◆ JOB ITEM
The required answer is an exact copy of the lines from the one containing "tilt_deg: -1.6" to the end of the listing, both included, without any pictures.

◆ AVAILABLE DATA
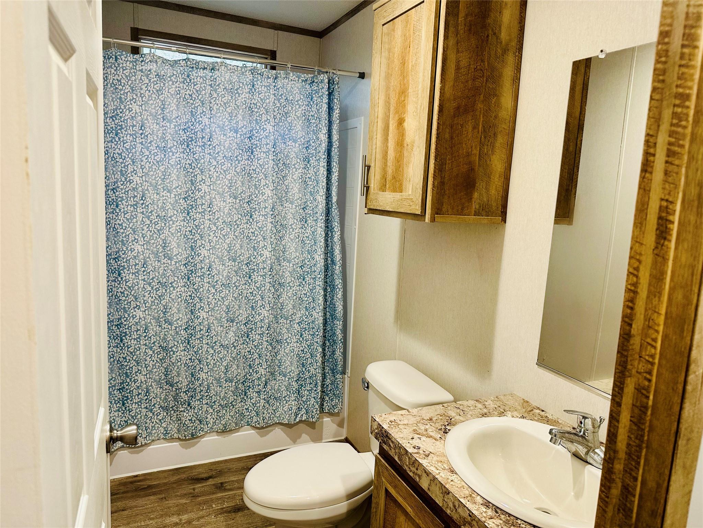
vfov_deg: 56.8
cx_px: 352
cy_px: 264
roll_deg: -3.6
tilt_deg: -8.6
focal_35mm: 24
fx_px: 487
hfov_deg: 71.6
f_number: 1.78
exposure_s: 1/60
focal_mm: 6.86
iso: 125
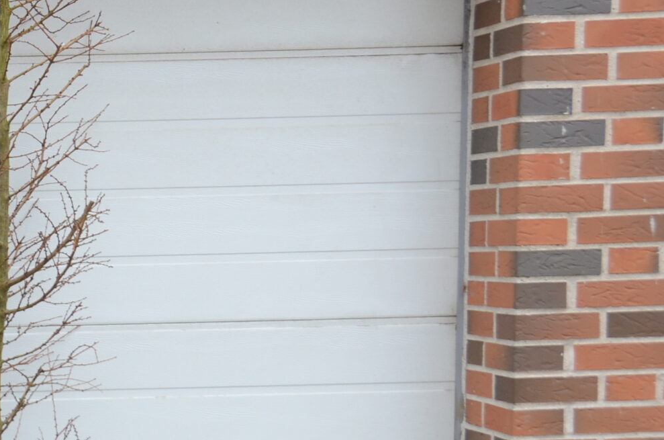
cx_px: -142
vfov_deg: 13.3
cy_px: 451
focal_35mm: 101
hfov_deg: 19.1
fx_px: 1859
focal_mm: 26
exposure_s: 1/200
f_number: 5.6
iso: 400
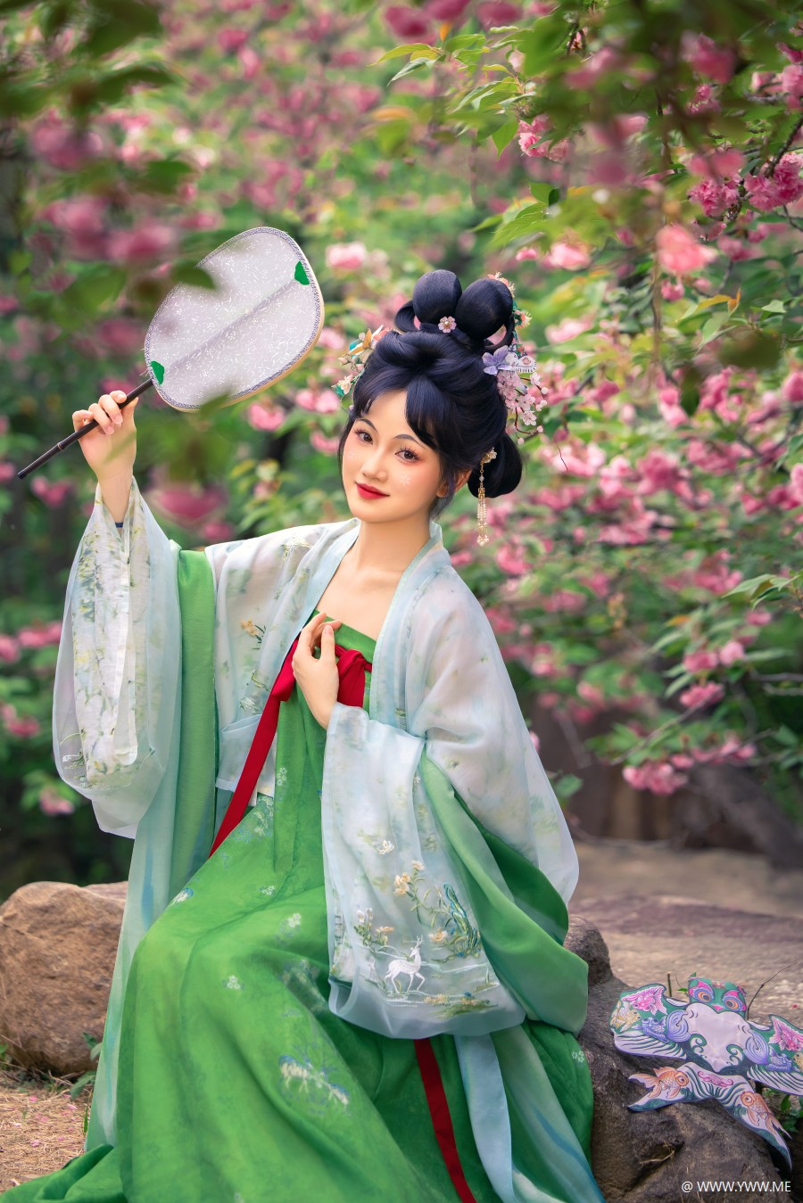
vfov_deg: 19.1
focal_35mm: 107
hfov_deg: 12.8
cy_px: 602
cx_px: 402
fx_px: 3578
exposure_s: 1/250
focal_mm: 108
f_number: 2.8
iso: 100
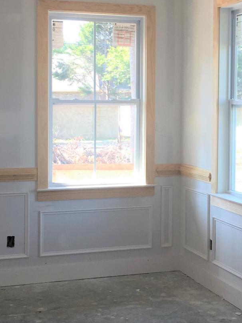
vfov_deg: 27.0
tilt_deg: -1.6
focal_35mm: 72
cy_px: 131
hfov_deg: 20.3
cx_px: 165
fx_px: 671
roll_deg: -0.7
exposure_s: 1/60
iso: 32
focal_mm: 4.15
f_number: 2.2
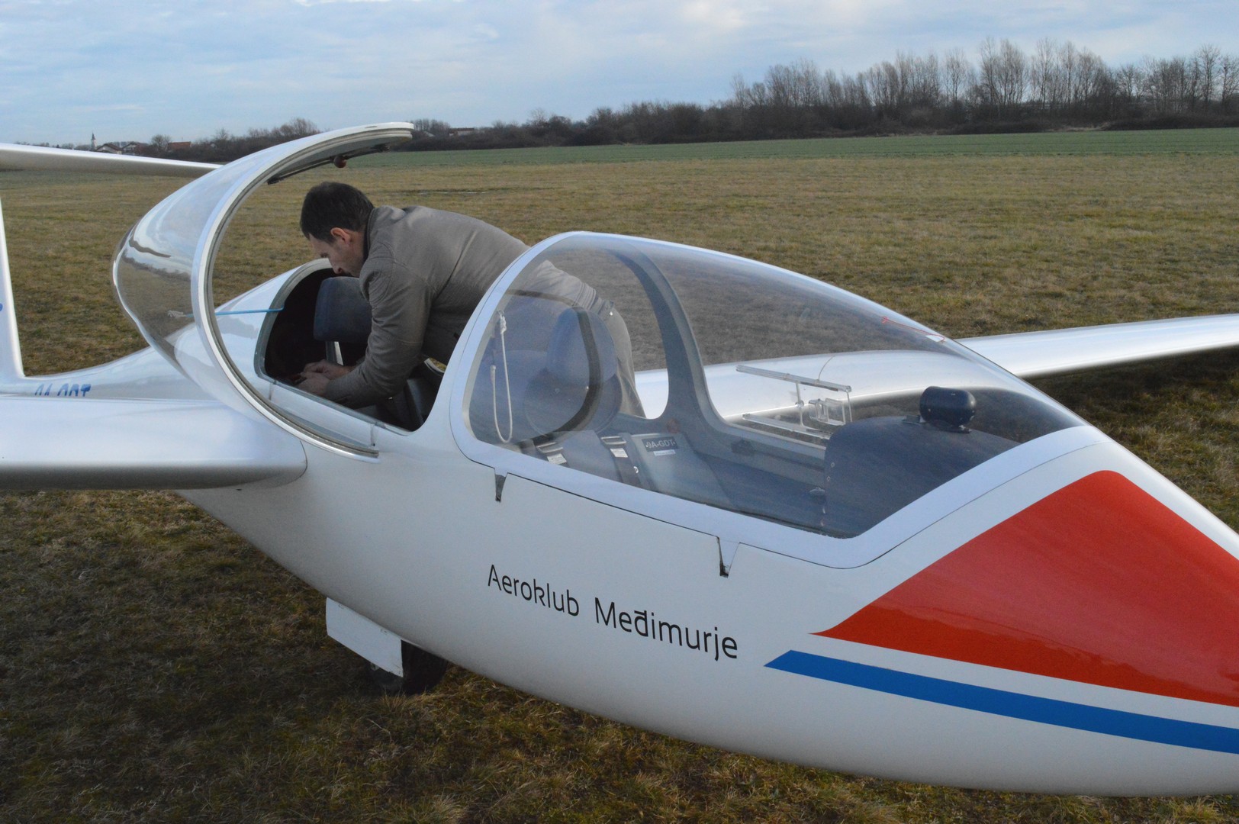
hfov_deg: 53.2
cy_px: 412
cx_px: 620
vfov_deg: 36.8
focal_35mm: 36
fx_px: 1238
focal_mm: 24
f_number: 16
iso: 3200
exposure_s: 1/1000
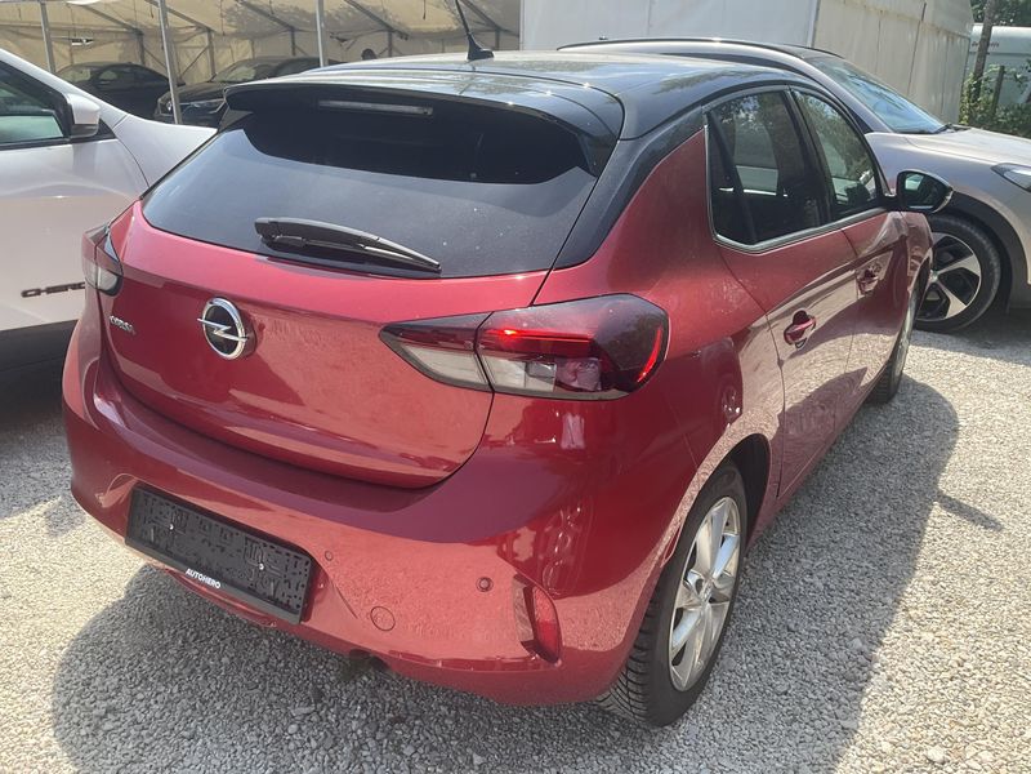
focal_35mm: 29
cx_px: 516
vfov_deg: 48.2
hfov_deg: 61.7
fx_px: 864
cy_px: 387
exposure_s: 1/683
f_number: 1.8
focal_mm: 3
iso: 25
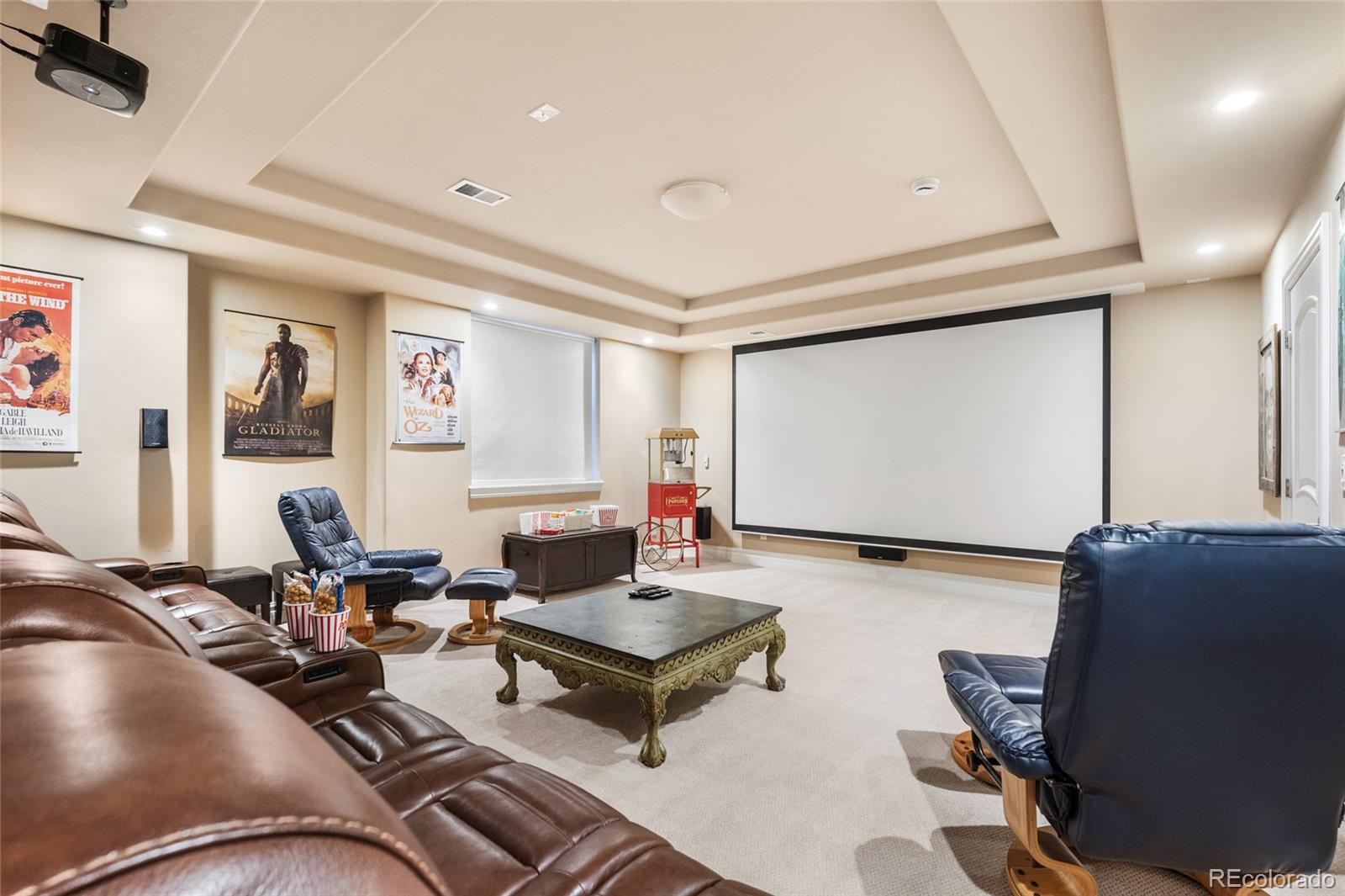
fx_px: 597
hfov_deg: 96.8
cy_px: 448
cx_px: 672
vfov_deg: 73.7
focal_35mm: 16
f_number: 8
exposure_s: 1/1.67
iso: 640
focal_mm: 16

◆ SOLUTION FOR THIS TASK
tilt_deg: -1.6
focal_35mm: 72
cy_px: 131
hfov_deg: 20.3
cx_px: 165
fx_px: 671
roll_deg: -0.7
exposure_s: 1/60
iso: 32
focal_mm: 4.15
f_number: 2.2
hfov_deg: 53.2
cy_px: 412
cx_px: 620
vfov_deg: 36.8
focal_35mm: 36
fx_px: 1238
focal_mm: 24
f_number: 16
iso: 3200
exposure_s: 1/1000
focal_35mm: 29
cx_px: 516
vfov_deg: 48.2
hfov_deg: 61.7
fx_px: 864
cy_px: 387
exposure_s: 1/683
f_number: 1.8
focal_mm: 3
iso: 25
fx_px: 597
hfov_deg: 96.8
cy_px: 448
cx_px: 672
vfov_deg: 73.7
focal_35mm: 16
f_number: 8
exposure_s: 1/1.67
iso: 640
focal_mm: 16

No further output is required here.